** Quoted passage **
Indeed, it is likely that anything approaching a closed form can be only achieved for $b=0,1,2,3,\dots$
Here's some additional information not provided in the answer (though touched upon in uranix's comment).
Writing the series as:
$$f(a,b)=a \sum_{n=0}^{\infty} \frac{(n+1)^b}{(n+1)!} a^n$$
We consider the ratio of successive terms and find by definition that for $b=1,2,3,4,5,\dots$ the series equals to a generalized hypergeometric function:
$$f(a,b)=a \cdot~{_{b-1} F_{b-1} } (\mathbf{2};\mathbf{1};a)$$
Where $\mathbf{2}=2,2,\ldots,2$ repeated $b-1$ times.

** Check your understanding **
• a. Update the passage on the series f(a,b), starting with "Writing the series" and going on through "repeated $b-1$ times.", so that "successive terms" becomes "consecutive terms".
• b. In the passage on the series f(a,b), what does the bold 2 in the hypergeometric function stand for?
• c. Proceed with the passage on the series f(a,b) from where it stops.

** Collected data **
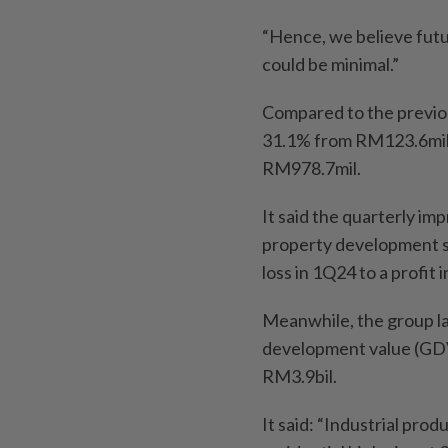
“Hence, we believe futur
could be minimal.”
Compared to the previou
31.1% from RM123.6mil,
RM978.7mil.
It said the quarterly i
property development se
loss in 1Q24 to a profit 
Meanwhile, the group la
development value (GDV)
RM3.9bil.
It said: “Industrial pro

** Written responses **
• a.
Writing the series as:
$$f(a,b)=a \sum_{n=0}^{\infty} \frac{(n+1)^b}{(n+1)!} a^n$$
We consider the ratio of consecutive terms and find by definition that for $b=1,2,3,4,5,\dots$ the series equals to a generalized hypergeometric function:
$$f(a,b)=a \cdot~{_{b-1} F_{b-1} } (\mathbf{2};\mathbf{1};a)$$
Where $\mathbf{2}=2,2,\ldots,2$ repeated $b-1$ times.

• b. The number 2 repeated b−1 times.

• c.
Fortunately, these functions can be expressed as polynomials (which can also be directly obtained by taking derivatives as shown by uranix and Jack D'Aurizio):
$$f(a,1)=a~e^a$$
$$f(a,2)=a~e^a~(a+1)$$
$$f(a,3)=a~e^a~(a^2+3a+1)$$
$$f(a,4)=a~e^a~(a^3+6a^2+7a+1)$$
$$f(a,5)=a~e^a~(a^4+10a^3+25a^2+15a+1)$$
And so on. The coefficients are Stirling numbers of 2nd kind, and can be found in OEIS: http://oeis.org/A008278.